- **Problem to solve**:
Reproduce every line of text in each item below verbatim, omitting the pictures.

- **Data**:
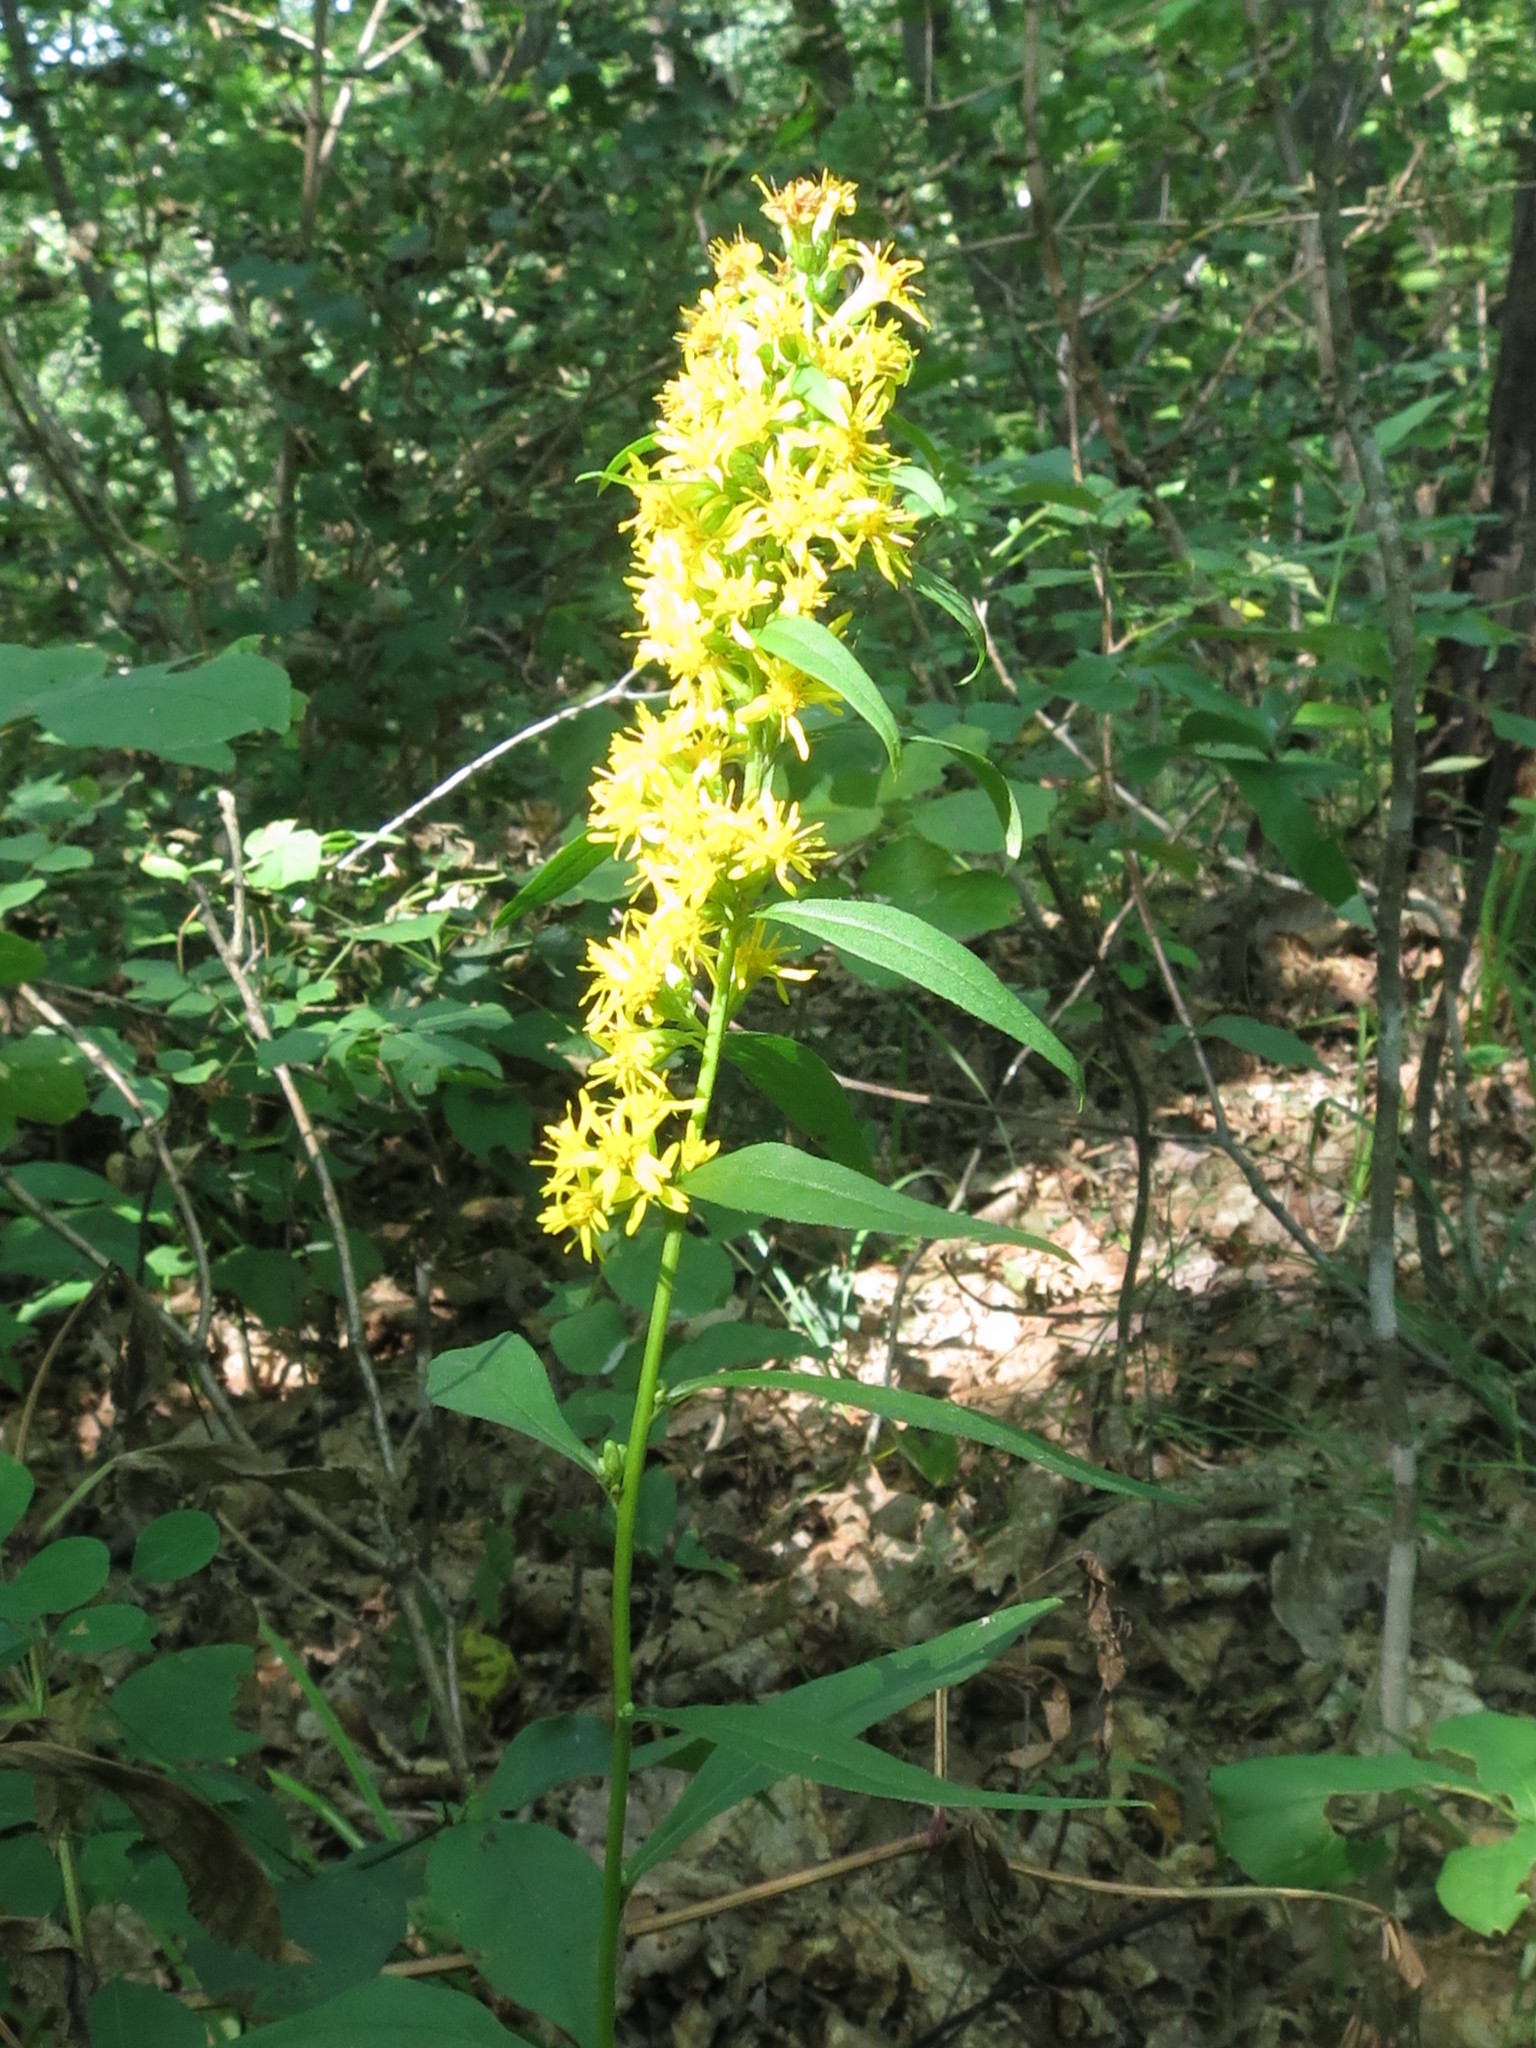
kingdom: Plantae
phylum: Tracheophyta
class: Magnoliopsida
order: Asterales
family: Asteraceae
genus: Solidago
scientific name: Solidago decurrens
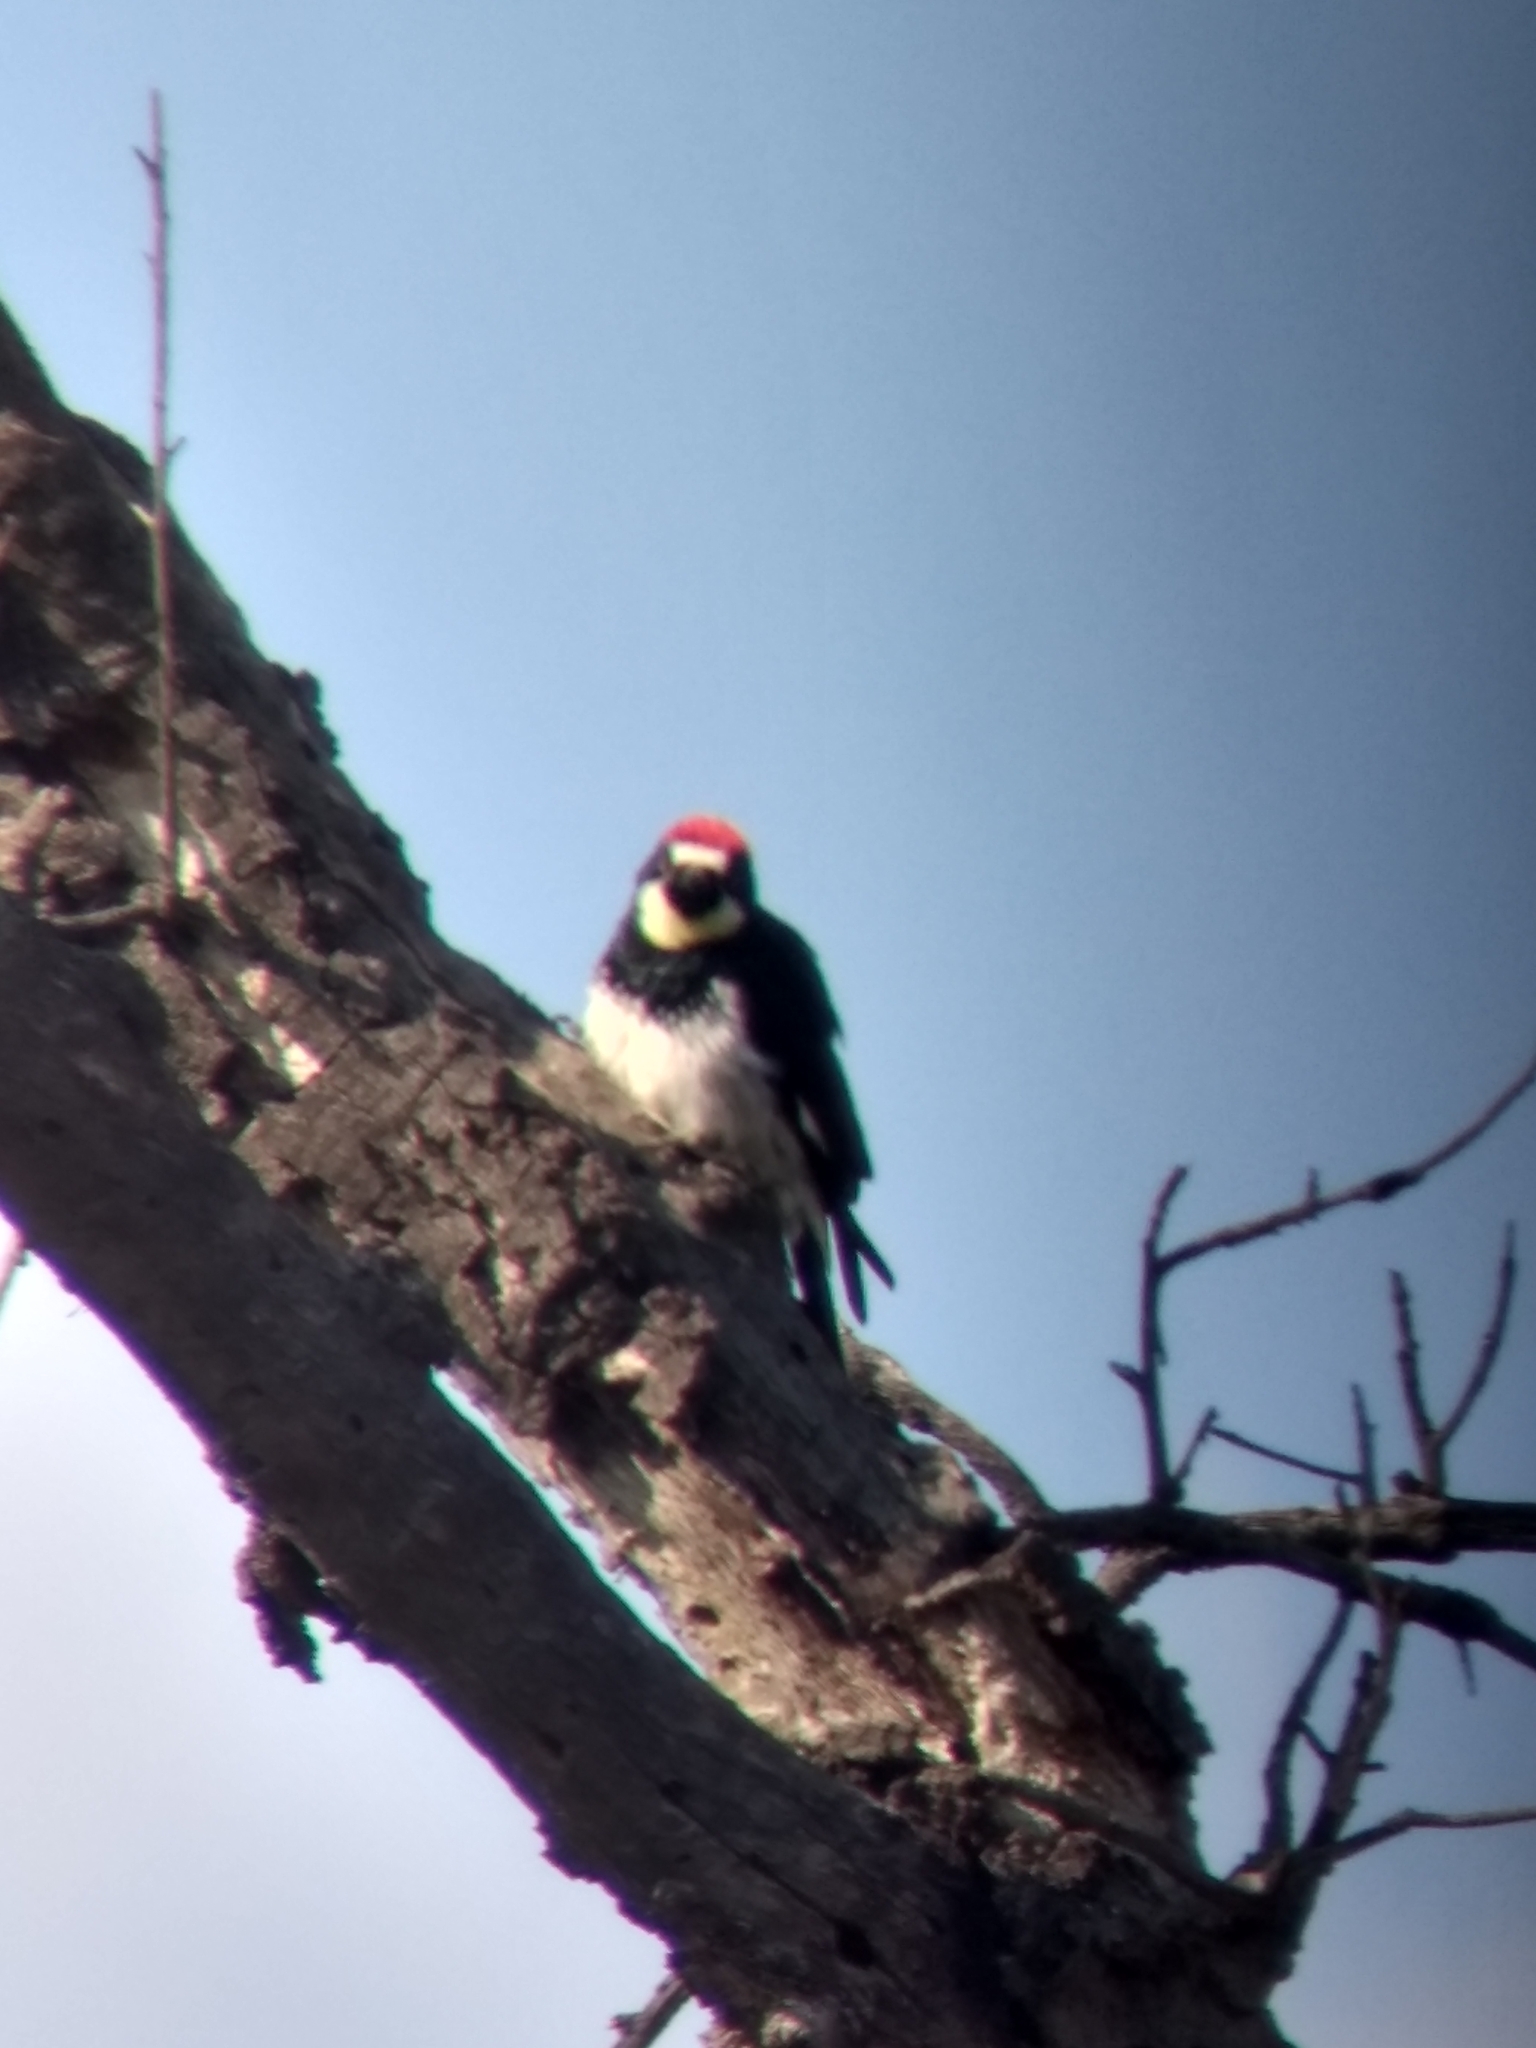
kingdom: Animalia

- **Full answer**:
kingdom: Plantae
phylum: Tracheophyta
class: Magnoliopsida
order: Asterales
family: Asteraceae
genus: Solidago
scientific name: Solidago decurrens
kingdom: Animalia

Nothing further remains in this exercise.